An Epiphany: Why I'm Rethinking How Evokee Creates Music

Sam He
November 21, 2025
5 min read
eveokeeevolutionmemorystructure

For the past few months, I've been living inside Evokee.

I've written 36 diary entries. I've generated over 100 songs. I've listened to them while walking, working, and replaying moments from my days. On the surface, it looked like progress. The product was working. The songs sounded good. The idea felt magical.

But something kept bothering me.

Despite all the music, I still couldn't clearly remember what I did last week. Or two weeks ago. Or even yesterday. The songs helped me feel the moment again—but they didn't help me remember it.

And that's when the realization hit.

The "Click" Moment

Evokee had become very good at creating emotion… but not very good at creating memory.

The relationship was too simple: Diary → Song.

Each entry produced a track. Each track lived on its own. And over time, those songs became detached from meaning. They turned into beautiful fragments instead of living memories.

I wasn't building a memory system. I was building a music generator inspired by memory.

That's not what I truly wanted.

How Humans Actually Remember

isolation-vs-connection
isolation-vs-connection

We don't remember life as individual diary entries. We remember it as:

  • Relationships: My history with that specific person.
  • Chapters: That phase of my life when everything changed.
  • Feelings: The time I felt hopeful, or the time I struggled.

Memory isn't moment-based. It's narrative-based.

And music, when it's powerful, doesn't represent just one day—it represents a relationship, a period, a story arc. So I started asking a different question:

What if music in Evokee wasn't tied to a single diary entry, but to the story of a person, a relationship, or a theme?

The Shift: From Moments to Meaning

sound-timeline
sound-timeline

Instead of 'One Diary → One Song', I'm rethinking Evokee as:

  • Multiple Memories → One Person → One Evolving Song
  • Multiple Moments → One Theme → One Soundtrack
  • Multiple Entries → One Life Chapter

A song isn't just "That day I felt something." It becomes: "This is the sound of my relationship with her." That's a completely different level of emotional gravity.
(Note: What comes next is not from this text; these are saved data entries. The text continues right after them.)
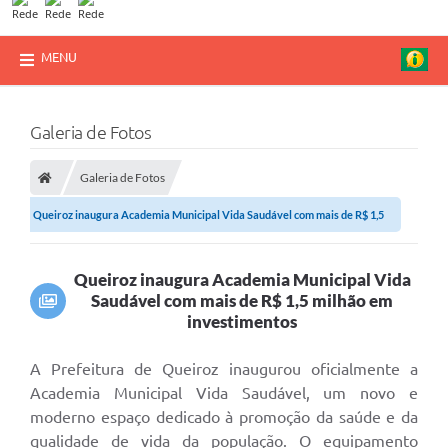
MENU
Galeria de Fotos
Galeria de Fotos
Queiroz inaugura Academia Municipal Vida Saudável com mais de R$ 1,5
milhão em...
Queiroz inaugura Academia Municipal Vida
Saudável com mais de R$ 1,5 milhão em
investimentos
A Prefeitura de Queiroz inaugurou oficialmente a
Academia Municipal Vida Saudável, um novo e
moderno espaço dedicado à promoção da saúde e da
qualidade de vida da população. O equipamento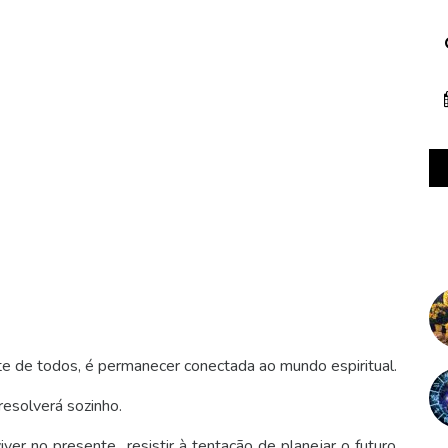
nte de todos, é permanecer conectada ao mundo espiritual.
resolverá sozinho.
iver no presente…resistir à tentação de planejar o futuro,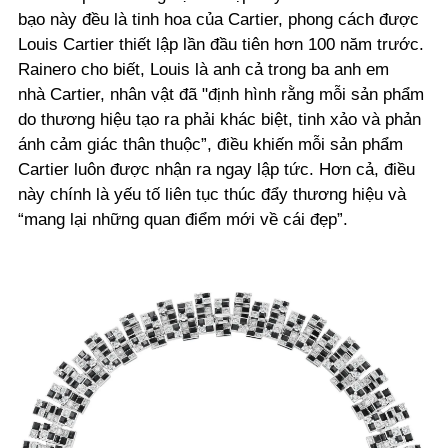
bạo này đều là tinh hoa của Cartier, phong cách được
Louis Cartier thiết lập lần đầu tiên hơn 100 năm trước.
Rainero cho biết, Louis là anh cả trong ba anh em
nhà Cartier, nhân vật đã "định hình rằng mỗi sản phẩm
do thương hiệu tạo ra phải khác biệt, tinh xảo và phản
ánh cảm giác thân thuộc”, điều khiến mỗi sản phẩm
Cartier luôn được nhận ra ngay lập tức. Hơn cả, điều
này chính là yếu tố liên tục thúc đẩy thương hiệu và
“mang lại những quan điểm mới về cái đẹp”.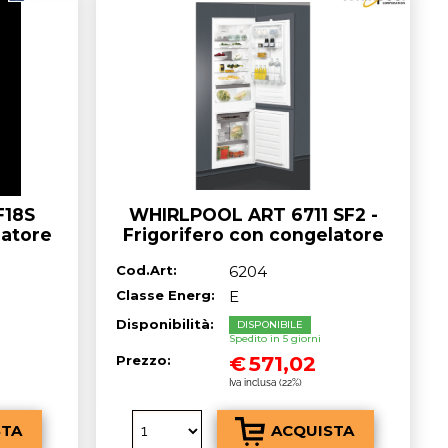
F18S
WHIRLPOOL ART 6711 SF2 -
latore
Frigorifero con congelatore
 - lt.
da incasso cm. 56 h. 178 - lt.
Cod.Art:
6204
275
Classe Energ:
E
Disponibilità:
DISPONIBILE
Spedito in 5 giorni
€
571,02
Prezzo:
Iva inclusa (22%)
Visualizing the shift from isolated fragments to a connected narrative.

Why Structure Matters

people and context
people and context

Pure emotion on its own fades. Structure gives it shape. So Evokee is evolving to include:

  1. Events: Meaningful moments extracted from your journals.
  2. People: The individuals woven through your life.
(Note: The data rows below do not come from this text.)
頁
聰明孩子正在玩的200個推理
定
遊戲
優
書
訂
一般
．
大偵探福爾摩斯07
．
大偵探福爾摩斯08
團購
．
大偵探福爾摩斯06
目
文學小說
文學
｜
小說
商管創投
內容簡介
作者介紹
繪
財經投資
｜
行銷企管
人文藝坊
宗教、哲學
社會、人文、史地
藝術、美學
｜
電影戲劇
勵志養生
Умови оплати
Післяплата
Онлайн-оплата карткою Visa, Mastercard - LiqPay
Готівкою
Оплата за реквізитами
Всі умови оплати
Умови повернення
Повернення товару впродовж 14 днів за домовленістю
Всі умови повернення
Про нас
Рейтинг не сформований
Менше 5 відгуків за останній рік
Organizing memories around the people who matter most.

  1. Themes: The patterns that define your story.

Together, these create something far more powerful: A memory system that lets you see, feel, and understand your life.

Music now becomes a layer on top of that structure—not the entire product.

From “Cool Song” to “Living Memory”

What I want Evokee to become is no longer just a creative toy. It's becoming something deeper.

Suddenly, music isn't disposable. It grows. It matures. It accumulates meaning.

A soundtrack that evolves and becomes richer over time, just like a memory.

It's a place where your life slowly comes into focus. Where memories stop blurring. Where moments connect into stories. And where music becomes the emotional signature of those stories.

This Isn't a Pivot. It's an Evolution.

The soul of Evokee remains the same: Make your memories sing.

But now, those memories will have context, continuity, and meaning. Not just a vibe. A life soundtrack. One that grows with you.

Thank you for being part of this journey.

If you've been using Evokee, you are not just a user—you're part of this exploration of how humans remember, feel, and reflect. The future of Evokee isn't just about creating songs.

It's about helping you remember what truly mattered.